Can you live with the idea that she will spend eternity in excruciating torment? I’m talking about the kind of punishment no human would even inflict on another human. After all, isn’t that what you were taught about hell.
The person who has slept through life still believes what he was taught in the church basement—everyone who dies without knowing Jesus spends eternity in hell. If they are ever asked what happens to people when non-Christians die, their answer is simple; they go to hell. These people have slept through life. None of their experiences register with them. The fact that life doesn’t seem consistent with their belief is a non-factor.
This person is the parent with a gay son or daughter who they have disowned because they have always believed God wants us to condemn homosexuality. They know this because that’s what they were taught at VBS held in the church basement. Life is much easier if we don’t question the things we were told are true. After all, if it was good enough for Jesus, then it has to be good enough for me.
It’s time to graduate from Sunday School and move your theology out of the church basement. Don’t be afraid to reflect on how your experience is inconsistent with your theology. Be willing to examine what you learned as a kid and start considering what life has taught you and how it impacts what you believe (or think you believe).
Now that your wonderful granddaughter has died, do you still believe God will oversee her eternal existence in a fiery hell? After all the things God has done for you, do you think He would do that to her? For eternity?
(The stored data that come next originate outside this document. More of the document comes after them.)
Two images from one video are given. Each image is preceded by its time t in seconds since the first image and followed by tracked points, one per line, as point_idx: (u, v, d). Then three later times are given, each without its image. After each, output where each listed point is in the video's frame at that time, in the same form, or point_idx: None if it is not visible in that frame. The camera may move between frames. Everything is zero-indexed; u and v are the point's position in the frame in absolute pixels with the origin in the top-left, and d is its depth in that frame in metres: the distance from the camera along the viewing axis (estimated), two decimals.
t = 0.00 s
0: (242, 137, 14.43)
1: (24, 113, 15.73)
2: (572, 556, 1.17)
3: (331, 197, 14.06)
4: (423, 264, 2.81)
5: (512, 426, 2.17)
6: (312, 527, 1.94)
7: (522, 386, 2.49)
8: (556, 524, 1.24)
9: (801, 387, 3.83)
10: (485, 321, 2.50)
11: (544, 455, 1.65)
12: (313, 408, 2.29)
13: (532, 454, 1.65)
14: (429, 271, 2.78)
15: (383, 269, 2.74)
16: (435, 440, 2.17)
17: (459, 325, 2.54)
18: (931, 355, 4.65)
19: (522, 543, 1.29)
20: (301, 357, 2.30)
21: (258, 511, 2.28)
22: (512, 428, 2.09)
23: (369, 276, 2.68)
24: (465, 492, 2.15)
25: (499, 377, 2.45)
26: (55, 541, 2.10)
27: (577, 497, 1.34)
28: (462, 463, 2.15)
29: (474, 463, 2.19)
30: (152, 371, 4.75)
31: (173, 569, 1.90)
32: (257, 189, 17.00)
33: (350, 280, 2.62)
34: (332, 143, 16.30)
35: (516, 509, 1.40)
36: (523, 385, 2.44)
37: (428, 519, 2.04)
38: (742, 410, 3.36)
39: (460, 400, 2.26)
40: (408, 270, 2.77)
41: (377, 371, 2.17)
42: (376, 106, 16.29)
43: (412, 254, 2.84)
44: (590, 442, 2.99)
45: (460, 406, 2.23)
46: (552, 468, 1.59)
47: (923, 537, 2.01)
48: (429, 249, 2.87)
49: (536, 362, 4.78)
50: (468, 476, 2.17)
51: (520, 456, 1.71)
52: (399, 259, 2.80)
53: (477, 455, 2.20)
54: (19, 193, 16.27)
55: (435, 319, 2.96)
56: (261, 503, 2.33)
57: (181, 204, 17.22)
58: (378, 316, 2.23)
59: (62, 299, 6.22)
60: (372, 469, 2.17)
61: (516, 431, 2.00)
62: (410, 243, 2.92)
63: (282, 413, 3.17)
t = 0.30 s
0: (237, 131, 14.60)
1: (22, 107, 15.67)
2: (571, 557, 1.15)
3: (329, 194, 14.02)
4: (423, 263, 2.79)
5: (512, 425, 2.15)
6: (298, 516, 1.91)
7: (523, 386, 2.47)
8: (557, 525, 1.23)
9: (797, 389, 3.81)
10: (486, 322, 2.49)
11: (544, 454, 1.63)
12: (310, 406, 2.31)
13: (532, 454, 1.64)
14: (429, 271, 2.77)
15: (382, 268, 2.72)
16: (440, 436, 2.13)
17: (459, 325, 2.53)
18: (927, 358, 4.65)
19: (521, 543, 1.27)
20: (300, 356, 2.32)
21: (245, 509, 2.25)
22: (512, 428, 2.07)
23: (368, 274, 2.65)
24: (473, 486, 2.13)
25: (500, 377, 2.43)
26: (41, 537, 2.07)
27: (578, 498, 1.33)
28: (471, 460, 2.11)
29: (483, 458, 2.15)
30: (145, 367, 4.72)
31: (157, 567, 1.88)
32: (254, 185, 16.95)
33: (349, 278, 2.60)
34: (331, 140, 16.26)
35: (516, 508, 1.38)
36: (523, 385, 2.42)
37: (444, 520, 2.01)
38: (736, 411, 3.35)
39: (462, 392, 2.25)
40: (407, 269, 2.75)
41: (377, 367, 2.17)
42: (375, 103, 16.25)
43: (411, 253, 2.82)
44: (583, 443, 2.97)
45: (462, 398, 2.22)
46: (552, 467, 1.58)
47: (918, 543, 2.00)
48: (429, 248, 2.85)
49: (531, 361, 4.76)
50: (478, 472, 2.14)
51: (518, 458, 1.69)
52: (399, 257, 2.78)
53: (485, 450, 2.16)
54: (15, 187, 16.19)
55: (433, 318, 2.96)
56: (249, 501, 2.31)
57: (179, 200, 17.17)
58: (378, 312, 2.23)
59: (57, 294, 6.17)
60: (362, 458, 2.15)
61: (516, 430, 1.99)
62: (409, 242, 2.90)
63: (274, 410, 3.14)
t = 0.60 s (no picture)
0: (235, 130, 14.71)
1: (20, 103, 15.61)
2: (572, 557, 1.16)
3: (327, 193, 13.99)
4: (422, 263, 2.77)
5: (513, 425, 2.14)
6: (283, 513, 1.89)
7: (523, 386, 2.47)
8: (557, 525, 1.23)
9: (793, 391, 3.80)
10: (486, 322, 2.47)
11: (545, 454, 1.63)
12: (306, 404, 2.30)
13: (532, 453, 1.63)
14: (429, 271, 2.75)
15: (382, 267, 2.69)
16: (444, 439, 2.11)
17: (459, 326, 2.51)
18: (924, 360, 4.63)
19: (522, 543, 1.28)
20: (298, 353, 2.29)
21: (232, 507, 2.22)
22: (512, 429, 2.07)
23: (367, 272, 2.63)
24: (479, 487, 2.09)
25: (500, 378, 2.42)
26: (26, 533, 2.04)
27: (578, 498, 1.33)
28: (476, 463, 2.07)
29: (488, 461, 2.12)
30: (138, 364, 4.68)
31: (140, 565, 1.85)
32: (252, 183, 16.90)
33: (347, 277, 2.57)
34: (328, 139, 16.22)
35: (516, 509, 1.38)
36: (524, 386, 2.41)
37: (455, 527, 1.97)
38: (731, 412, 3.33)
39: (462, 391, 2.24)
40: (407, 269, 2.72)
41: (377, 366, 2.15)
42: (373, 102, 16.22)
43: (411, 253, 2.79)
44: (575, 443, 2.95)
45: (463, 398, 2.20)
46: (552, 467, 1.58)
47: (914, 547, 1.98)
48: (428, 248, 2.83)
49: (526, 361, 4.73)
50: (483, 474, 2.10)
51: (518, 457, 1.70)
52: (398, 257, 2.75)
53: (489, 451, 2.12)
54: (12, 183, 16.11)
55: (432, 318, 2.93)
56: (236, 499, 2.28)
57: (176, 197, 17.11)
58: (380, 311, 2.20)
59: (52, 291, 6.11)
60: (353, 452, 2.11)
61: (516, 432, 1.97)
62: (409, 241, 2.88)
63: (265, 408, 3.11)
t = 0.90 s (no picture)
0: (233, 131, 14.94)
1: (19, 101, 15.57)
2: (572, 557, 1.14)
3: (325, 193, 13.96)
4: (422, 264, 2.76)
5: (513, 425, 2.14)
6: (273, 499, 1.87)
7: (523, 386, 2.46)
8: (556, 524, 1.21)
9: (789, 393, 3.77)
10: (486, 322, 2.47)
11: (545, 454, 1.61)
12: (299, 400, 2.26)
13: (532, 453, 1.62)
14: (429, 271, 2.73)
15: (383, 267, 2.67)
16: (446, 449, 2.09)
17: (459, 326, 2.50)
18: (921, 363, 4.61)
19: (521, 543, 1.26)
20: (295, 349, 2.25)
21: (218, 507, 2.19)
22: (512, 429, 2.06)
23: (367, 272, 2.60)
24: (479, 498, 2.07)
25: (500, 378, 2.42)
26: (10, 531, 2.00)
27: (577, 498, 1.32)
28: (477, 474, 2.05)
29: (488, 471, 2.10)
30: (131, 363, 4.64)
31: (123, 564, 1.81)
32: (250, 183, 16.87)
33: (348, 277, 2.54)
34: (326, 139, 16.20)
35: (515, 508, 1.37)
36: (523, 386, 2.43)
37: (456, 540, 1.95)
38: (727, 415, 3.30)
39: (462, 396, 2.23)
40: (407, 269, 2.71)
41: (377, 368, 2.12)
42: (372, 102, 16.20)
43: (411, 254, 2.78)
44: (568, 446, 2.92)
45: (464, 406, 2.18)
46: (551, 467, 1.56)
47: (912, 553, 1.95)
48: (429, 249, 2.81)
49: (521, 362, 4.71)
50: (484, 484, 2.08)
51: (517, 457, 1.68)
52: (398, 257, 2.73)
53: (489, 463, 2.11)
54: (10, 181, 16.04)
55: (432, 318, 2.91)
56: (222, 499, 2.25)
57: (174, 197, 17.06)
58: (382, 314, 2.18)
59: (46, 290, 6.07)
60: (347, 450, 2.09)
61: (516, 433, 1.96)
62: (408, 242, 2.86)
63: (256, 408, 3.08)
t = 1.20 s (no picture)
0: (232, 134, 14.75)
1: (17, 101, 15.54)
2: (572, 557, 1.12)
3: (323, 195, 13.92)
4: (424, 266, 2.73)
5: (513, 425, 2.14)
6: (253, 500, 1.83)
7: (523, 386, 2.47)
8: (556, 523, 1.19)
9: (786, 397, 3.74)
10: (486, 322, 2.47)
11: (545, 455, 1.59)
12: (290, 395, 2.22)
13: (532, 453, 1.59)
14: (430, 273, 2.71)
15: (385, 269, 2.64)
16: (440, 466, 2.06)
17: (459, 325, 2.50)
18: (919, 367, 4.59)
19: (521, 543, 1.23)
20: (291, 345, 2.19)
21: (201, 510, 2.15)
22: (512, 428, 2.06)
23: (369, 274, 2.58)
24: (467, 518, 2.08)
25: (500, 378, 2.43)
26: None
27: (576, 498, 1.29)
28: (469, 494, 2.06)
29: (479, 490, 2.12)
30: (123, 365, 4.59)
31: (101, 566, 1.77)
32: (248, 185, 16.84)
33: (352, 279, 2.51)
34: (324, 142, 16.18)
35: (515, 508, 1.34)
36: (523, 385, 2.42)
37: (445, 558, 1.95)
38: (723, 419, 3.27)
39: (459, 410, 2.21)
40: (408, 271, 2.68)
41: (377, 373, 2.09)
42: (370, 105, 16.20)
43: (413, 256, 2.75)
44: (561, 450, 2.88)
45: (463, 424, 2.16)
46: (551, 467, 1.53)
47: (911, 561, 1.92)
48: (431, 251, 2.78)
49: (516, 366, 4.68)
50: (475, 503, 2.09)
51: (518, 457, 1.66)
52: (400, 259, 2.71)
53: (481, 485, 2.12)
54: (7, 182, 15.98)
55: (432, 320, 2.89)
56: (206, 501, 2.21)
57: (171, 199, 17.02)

The only way to get out of the theological church basement is to be willing to ask questions. Just because your favorite Sunday School teacher taught something doesn’t mean they were correct. Even if they attached Bible verses to what they taught, have you studied to determine if that’s what it really means?
In every area of life, we continue to learn new things. I’ve tried to think of any other area of life where we stop learning, but I have failed to come up with even one. I’m open to your suggestions. Why do we do that in what might be the most important area of life? Many do. Listen to people. Those with a church basement faith are easily recognizable.